Conversation Points:

  1. Remember, you are supposed to be hosting your guest to a hot meal and a pleasant experience. Therefore, never subject your guest to “the third-degree” through constant and persistent questioning of his past experiences and/or his present situation. Numerous guests have informed me how humiliated they were as their guests placed them on the witness
    stand and proceeded to cross-examine them as to their choice of profession, spouse and even who their chavrusa was! You can ask and inquire; however, never interrogate your guest no one wants to be part of an “inquisition.”
  2. Even when making small talk, such as, “What do you do for a living?” Or, “Where did you grow up?” If the guest seems to stammer or hesitate while answering, quickly change the subject and don’t press for details. Many guests have told me how embarrassed they were when their host pressed them for specifics as to ‘what they did for a living’ when at the time they were unemployed and were not in the mood of broadcasting this fact while eating potato kugel! One guest related to me how embarrassed they were when their host quizzed them as to the size of the Orthodox community of Bear Dance, Montana (population 275). The guest was mortified when their host asked, “So which Shteibel did you daven in when you lived there?” How were they supposed to tell the host that they were not even Jewish when they lived there and at the time they had no idea what a Shteibel was!

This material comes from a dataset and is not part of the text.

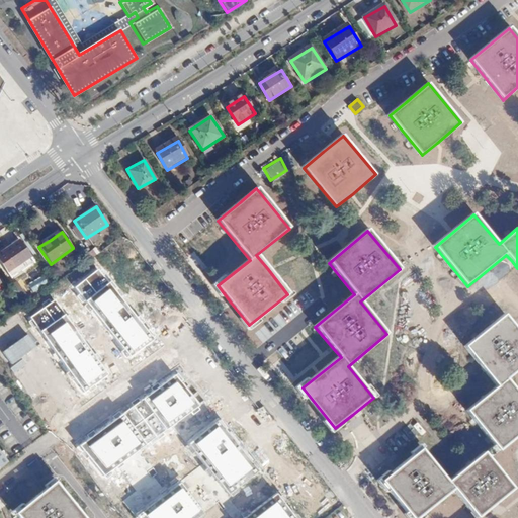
[(7,250),(0,254),(0,265),(6,274),(29,258),(19,242),(7,250)]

The second subject is food after all, you did them over to eat!

Meal Points:

  1. Never, ever pressure your guests to “just try it.” I know of at least two guests who are still in therapy and are suffering from PTSD after their host compelled them to “just try” P’tcha. When they found out it was “calves foot jelly” they almost ran to the pharmacy after Shabbos to purchase a large bottle of Ipecac! Bottom line: never make anyone try something they don’t want to.
  2. Never look at the plate of the guest to gauge how little or how much they are eating. Guests have confided in me that their hosts have sometimes in a not too discreet fashion remarked, “You know if you keep on stuffing yourself with Chulent, soon you’ll have to get yourself a new suit; why not have some salad and leave the Chulent for others?” One guest admitted that their host kept looking at their plate and said, “I see you only took a half of a piece of chicken, is there something wrong with it? Look around, everyone else took a full piece?” Remember, you are their host, not their mother! Your job is to make your guest feel comfortable and satiated. Anything more should be immediately “taken off the table!”

By following these simple rules you will find that you guests will become regulars at your table and you won’t have to wonder why is it that every time you attempt to re-invite someone they are already taken by others!